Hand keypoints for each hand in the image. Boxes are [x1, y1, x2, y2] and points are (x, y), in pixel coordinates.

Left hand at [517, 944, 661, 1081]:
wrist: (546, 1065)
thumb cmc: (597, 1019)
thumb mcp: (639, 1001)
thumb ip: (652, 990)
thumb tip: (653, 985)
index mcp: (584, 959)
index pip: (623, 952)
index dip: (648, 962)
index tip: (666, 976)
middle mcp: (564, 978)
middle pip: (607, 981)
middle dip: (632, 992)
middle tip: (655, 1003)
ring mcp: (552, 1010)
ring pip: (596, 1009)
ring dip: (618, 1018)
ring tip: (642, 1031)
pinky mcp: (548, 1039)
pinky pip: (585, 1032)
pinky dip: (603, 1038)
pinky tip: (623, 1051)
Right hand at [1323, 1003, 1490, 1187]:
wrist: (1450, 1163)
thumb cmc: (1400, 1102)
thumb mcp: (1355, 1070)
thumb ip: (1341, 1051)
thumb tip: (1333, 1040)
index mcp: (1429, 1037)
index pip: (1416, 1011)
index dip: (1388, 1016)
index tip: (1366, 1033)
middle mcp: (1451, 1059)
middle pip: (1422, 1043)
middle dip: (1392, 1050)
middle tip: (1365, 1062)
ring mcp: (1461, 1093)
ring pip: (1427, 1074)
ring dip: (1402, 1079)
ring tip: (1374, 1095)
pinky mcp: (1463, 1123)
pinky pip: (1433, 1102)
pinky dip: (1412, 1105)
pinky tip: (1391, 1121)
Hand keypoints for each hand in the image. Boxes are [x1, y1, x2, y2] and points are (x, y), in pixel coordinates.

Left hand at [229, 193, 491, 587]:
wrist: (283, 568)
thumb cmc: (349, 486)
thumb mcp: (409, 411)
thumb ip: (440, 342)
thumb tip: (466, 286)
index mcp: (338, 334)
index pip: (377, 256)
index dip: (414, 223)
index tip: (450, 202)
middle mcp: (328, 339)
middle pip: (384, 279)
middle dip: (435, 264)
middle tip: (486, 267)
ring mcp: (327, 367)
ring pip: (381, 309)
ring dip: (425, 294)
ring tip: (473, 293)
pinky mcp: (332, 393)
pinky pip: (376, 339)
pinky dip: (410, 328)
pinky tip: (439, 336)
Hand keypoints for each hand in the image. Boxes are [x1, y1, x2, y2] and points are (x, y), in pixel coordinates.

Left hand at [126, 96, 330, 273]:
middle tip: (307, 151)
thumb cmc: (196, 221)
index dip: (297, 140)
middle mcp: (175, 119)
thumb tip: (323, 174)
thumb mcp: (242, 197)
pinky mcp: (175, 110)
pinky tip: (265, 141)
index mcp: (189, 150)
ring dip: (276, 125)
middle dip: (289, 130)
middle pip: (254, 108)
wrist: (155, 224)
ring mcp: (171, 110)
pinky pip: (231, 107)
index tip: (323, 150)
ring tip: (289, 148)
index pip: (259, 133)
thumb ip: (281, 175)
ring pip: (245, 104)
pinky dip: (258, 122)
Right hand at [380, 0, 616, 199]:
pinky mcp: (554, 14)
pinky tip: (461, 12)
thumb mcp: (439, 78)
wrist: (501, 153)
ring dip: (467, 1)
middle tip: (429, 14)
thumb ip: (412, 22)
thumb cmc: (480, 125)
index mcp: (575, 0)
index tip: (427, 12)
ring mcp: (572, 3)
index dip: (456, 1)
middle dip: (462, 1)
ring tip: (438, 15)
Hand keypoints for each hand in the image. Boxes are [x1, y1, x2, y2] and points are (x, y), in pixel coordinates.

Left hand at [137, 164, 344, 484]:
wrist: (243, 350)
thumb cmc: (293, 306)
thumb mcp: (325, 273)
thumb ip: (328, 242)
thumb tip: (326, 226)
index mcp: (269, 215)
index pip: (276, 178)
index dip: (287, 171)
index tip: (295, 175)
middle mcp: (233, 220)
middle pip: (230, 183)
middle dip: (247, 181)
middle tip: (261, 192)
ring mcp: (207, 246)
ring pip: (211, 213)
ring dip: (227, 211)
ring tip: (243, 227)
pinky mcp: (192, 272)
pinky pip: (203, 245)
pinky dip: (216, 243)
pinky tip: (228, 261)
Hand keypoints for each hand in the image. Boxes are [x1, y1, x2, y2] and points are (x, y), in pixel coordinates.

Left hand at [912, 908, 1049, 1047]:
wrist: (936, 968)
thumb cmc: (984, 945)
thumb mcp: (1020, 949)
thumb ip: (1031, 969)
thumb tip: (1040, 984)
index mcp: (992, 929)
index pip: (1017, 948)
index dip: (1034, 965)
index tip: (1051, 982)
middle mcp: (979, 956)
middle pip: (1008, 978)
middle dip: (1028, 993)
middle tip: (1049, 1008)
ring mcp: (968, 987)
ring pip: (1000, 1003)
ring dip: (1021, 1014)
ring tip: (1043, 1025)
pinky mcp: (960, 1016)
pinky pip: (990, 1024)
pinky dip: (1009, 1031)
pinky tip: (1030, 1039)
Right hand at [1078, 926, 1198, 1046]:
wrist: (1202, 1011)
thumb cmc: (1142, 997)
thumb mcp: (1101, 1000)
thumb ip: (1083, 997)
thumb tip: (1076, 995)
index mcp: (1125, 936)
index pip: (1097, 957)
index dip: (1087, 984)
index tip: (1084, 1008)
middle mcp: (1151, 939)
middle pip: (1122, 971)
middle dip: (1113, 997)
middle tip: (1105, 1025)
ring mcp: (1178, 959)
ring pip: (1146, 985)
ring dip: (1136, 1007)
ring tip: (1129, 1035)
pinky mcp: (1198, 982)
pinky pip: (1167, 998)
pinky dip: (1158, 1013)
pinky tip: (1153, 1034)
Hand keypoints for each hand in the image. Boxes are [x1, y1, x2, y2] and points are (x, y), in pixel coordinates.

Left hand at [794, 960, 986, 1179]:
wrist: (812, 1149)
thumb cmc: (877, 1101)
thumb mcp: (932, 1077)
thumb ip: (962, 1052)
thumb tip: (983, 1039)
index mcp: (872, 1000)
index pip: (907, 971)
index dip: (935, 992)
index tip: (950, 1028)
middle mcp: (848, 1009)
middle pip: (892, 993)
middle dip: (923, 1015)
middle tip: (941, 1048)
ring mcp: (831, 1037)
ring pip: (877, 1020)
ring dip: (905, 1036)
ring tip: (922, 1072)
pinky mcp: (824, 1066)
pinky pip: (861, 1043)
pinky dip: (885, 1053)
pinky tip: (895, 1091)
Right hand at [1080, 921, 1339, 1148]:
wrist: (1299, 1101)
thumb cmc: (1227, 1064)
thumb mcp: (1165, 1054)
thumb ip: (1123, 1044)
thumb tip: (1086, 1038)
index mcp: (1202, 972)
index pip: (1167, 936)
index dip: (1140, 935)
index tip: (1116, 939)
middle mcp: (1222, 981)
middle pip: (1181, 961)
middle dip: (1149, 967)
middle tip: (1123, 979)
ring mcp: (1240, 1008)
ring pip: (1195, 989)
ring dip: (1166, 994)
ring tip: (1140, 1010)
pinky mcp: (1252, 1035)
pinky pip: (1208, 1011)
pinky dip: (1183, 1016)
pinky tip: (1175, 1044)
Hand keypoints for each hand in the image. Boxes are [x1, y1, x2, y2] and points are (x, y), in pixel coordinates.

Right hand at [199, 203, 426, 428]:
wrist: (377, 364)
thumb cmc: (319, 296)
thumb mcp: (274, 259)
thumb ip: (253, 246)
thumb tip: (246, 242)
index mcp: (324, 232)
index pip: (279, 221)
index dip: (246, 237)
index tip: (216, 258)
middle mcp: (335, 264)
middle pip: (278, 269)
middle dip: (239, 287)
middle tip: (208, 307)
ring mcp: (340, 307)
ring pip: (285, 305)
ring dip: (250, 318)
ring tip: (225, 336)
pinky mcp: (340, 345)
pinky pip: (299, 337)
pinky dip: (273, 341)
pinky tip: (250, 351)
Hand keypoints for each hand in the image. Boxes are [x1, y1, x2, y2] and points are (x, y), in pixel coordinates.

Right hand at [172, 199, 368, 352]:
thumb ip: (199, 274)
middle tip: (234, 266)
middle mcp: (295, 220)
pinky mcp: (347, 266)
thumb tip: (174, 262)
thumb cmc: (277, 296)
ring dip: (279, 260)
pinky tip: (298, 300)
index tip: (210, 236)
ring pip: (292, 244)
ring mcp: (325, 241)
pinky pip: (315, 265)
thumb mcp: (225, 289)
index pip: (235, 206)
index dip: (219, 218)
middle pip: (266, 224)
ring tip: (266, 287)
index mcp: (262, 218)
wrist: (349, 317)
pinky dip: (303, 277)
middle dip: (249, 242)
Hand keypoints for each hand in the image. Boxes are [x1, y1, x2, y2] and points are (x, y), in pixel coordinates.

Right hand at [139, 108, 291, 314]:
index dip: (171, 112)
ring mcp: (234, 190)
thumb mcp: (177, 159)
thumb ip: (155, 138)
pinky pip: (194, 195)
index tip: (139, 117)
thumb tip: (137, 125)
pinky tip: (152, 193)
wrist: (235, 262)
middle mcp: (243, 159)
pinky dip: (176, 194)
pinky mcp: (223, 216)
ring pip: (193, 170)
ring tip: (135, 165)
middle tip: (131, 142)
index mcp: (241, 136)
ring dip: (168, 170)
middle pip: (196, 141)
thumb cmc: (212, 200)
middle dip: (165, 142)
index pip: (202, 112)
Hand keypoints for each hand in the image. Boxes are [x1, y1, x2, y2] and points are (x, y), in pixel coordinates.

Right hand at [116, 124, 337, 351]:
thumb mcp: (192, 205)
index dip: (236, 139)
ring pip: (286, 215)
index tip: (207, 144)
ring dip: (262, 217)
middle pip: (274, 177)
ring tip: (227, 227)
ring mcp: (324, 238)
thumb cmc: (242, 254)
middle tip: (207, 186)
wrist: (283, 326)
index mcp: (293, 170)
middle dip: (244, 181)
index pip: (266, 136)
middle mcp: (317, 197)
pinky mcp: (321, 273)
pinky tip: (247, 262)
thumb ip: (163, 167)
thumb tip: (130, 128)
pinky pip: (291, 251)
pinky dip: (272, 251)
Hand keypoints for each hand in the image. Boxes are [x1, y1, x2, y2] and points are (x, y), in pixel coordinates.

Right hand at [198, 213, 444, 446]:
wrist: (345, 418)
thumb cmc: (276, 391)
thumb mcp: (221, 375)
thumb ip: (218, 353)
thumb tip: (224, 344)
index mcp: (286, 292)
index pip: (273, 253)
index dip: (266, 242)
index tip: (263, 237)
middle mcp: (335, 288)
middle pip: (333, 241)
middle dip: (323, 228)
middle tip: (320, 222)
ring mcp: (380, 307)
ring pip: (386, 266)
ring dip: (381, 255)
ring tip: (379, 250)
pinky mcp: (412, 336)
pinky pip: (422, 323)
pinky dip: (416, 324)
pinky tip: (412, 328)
•••••
**ASSIGNMENT**
Which lines of the entries above contain the word "Left"? Copy each of them.

**FINISHED TASK**
Left hand at [517, 944, 661, 1081]:
Left hand at [229, 193, 491, 587]:
Left hand at [126, 96, 330, 273]:
Left hand at [137, 164, 344, 484]:
Left hand at [912, 908, 1049, 1047]:
Left hand at [794, 960, 986, 1179]:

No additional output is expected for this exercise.